**Saved data entries**
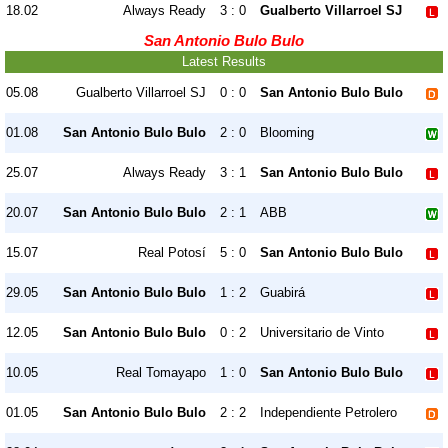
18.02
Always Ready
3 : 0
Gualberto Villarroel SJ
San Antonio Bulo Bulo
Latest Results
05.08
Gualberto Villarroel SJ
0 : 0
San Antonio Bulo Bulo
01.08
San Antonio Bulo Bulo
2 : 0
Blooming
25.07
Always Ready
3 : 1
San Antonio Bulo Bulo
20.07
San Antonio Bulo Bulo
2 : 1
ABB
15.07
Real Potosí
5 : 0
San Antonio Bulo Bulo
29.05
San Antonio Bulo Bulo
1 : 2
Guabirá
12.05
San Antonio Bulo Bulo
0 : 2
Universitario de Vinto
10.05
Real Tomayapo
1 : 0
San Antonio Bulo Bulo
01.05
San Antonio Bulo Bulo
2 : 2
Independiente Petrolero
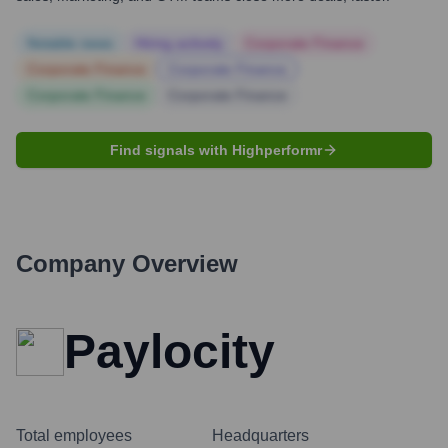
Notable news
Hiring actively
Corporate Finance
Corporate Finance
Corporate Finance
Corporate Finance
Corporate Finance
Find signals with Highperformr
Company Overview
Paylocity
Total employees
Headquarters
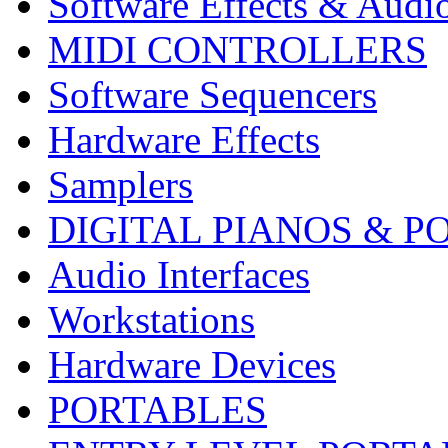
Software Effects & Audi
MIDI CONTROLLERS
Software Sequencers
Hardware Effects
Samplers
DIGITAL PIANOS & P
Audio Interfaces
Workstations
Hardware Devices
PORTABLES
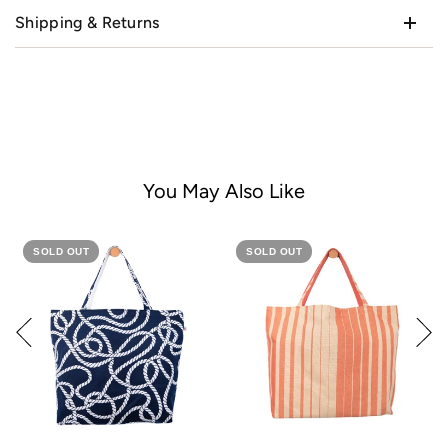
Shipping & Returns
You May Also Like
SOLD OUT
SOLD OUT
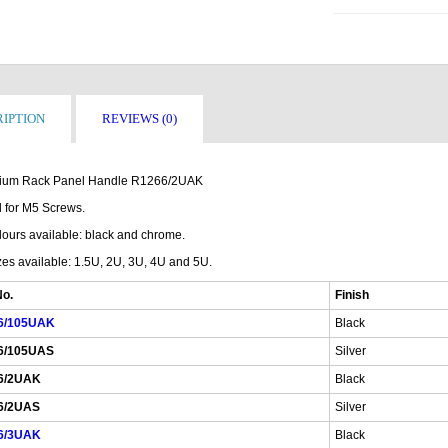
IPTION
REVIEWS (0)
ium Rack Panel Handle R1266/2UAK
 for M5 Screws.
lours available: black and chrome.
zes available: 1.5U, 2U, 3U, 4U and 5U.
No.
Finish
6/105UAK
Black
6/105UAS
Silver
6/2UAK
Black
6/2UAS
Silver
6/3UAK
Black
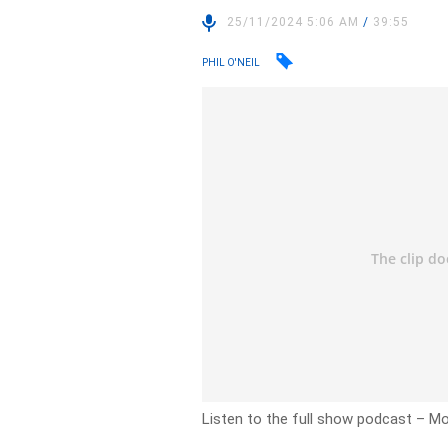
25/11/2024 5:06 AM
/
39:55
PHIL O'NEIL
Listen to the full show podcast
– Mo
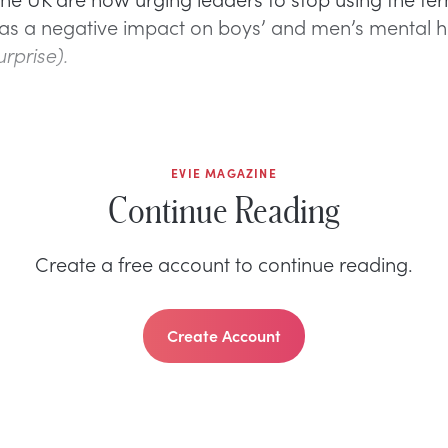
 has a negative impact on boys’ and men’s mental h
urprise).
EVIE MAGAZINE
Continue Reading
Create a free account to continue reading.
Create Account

**Action item**
Give the preceding data back exactly, minus every picture.

**Written solution**
18.02
Always Ready
3 : 0
Gualberto Villarroel SJ
San Antonio Bulo Bulo
Latest Results
05.08
Gualberto Villarroel SJ
0 : 0
San Antonio Bulo Bulo
01.08
San Antonio Bulo Bulo
2 : 0
Blooming
25.07
Always Ready
3 : 1
San Antonio Bulo Bulo
20.07
San Antonio Bulo Bulo
2 : 1
ABB
15.07
Real Potosí
5 : 0
San Antonio Bulo Bulo
29.05
San Antonio Bulo Bulo
1 : 2
Guabirá
12.05
San Antonio Bulo Bulo
0 : 2
Universitario de Vinto
10.05
Real Tomayapo
1 : 0
San Antonio Bulo Bulo
01.05
San Antonio Bulo Bulo
2 : 2
Independiente Petrolero
Notable news
Hiring actively
Corporate Finance
Corporate Finance
Corporate Finance
Corporate Finance
Corporate Finance
Find signals with Highperformr
Company Overview
Paylocity
Total employees
Headquarters
Software Effects & Audi
MIDI CONTROLLERS
Software Sequencers
Hardware Effects
Samplers
DIGITAL PIANOS & P
Audio Interfaces
Workstations
Hardware Devices
PORTABLES
Shipping & Returns
You May Also Like
SOLD OUT
SOLD OUT
IPTION
REVIEWS (0)
ium Rack Panel Handle R1266/2UAK
 for M5 Screws.
lours available: black and chrome.
zes available: 1.5U, 2U, 3U, 4U and 5U.
No.
Finish
6/105UAK
Black
6/105UAS
Silver
6/2UAK
Black
6/2UAS
Silver
6/3UAK
Black
25/11/2024 5:06 AM
/
39:55
PHIL O'NEIL
Listen to the full show podcast
– Mo
 has a negative impact on boys’ and men’s mental h
urprise).
EVIE MAGAZINE
Continue Reading
Create a free account to continue reading.
Create Account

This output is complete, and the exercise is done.